Concorde: The Supersonic Jet

Linnea pulava nas pontas dos pés, observando as minúsculas criaturas aladas voarem entre as casas-flor gigantes. "Tane, olha! Mais uma entrega de néctar solar para o jardim do Velho Fitzwilliam!" Tane, nada impressionado, cutucava o chão musgoso com um graveto. "Aposto que a viagem entre essas casas é mais longa do que parece", ele resmungou. "Eu queria que houvesse uma maneira mais rápida de se locomover pelo gigante — talvez um barco voador muito, muito rápido!"

Os olhos de Linnea se iluminaram. "Barco-celeste... como um jato super-rápido? Espera um segundo! Quem inventou os jatos, afinal? Como as pessoas viajavam longas distâncias antes dos aviões?" Ela correu em direção à sua casa-cogumelo, Tane a seguindo, reclamando que precisava almoçar. "Tenho certeza de que há algo interessante na minha Enciclopédia de Invenções Maravilhosas!", ela gritou por cima do ombro, desaparecendo lá dentro.

Dentro de seu quarto, cercada por engenhocas e geringonças, Linnea pegou um grande livro encadernado em couro de sua prateleira.
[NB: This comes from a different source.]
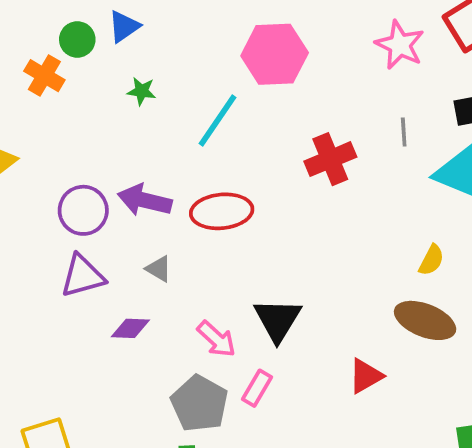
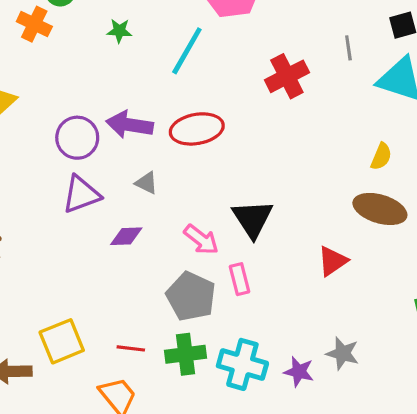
pink rectangle: (257, 388) -> (240, 279), turned -40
Enquanto seus dedos traçavam o título brilhante, um turbilhão de luz irrompeu. Tane guinchou, agarrando a túnica de Linnea. "O que está acontecendo?" Linnea sorriu. "Estamos prestes a descobrir quem tornou os barcos voadores uma realidade!"

A luz giratória os depositou em um movimentado campo de aviação. Homens de macacão e óculos de proteção se aglomeravam em torno de aviões elegantes e futuristas. "Uau", Linnea murmurou, com o caderno na mão. "Parece... França? E o ano é... mil novecentos e sessenta e nove?!" Um homem com uma prancheta passou apressado. "Depressa, precisamos nos preparar para esta ocasião memorável. O voo de teste do Concorde é em duas horas."

Um cavalheiro de óculos, com um semblante gentil, aproximou-se deles. "Perdidos, estamos?", perguntou ele com um sorriso. "Sou André Turcat, um dos pilotos de teste do Concorde. Esta aeronave é o futuro das viagens. Estamos tão perto, mas tão longe." Os olhos de Linnea se arregalaram. "O Concorde? O jato supersônico? Como vocês sequer tiveram a ideia?"

"Foi um esforço colaborativo entre a Grã-Bretanha e a França. O projeto começou em mil novecentos e sessenta e dois", André explicou, gesticulando para uma planta. "O objetivo? Reduzir drasticamente o tempo de viagem. Imagine voar de Londres para Nova Iorque em menos de quatro horas!" Tane arregalou os olhos. "Isso é mais rápido que um enxame de borboletas-do-sol! Mas por que foi tão difícil?"

André suspirou. "Os desafios foram imensos. Projetar uma aeronave que pudesse suportar velocidades supersônicas, o calor do atrito do ar... exigiu uma engenharia revolucionária. Quase desistimos, mas tínhamos que continuar." Ele se inclinou para mais perto. "'O impedimento à ação avança a ação. O que está no caminho se torna o caminho', como disse Marco Aurélio. Nós seguimos em frente. E agora, aqui estamos!"

De repente, um rugido alto preencheu o ar. O Concorde começou a taxiar pela pista. "Está decolando!", Tane gritou, pulando. "Temos que assistir!" Com um estrondo ensurdecedor, o elegante jato branco subiu ao céu. "O Concorde voava ao dobro da velocidade do som!", Linnea anotou em seu caderno.

De volta ao seu quarto, a Enciclopédia das Invenções Maravilhosas repousava aberta em sua mesa. "Uau, o Concorde mudou tudo. Ele encolheu o mundo, conectando as pessoas mais rápido do que nunca. Em mil novecentos e setenta e sete, uma passagem só de ida de Londres para Nova Iorque custava setecentos e oitenta e seis libras." Linnea olhou para Tane, com uma expressão pensativa no rosto.

"Agora temos barcos voadores ainda mais rápidos!" Tane sorriu. Linnea assentiu. "Isso mesmo! E hoje, a indústria aérea gera bilhões de dólares anualmente, conectando famílias, amigos e culturas ao redor do mundo! Imagine como o mundo será com ainda mais invenções!" Fechando o livro, ela sorriu. "Mas primeiro, o almoço."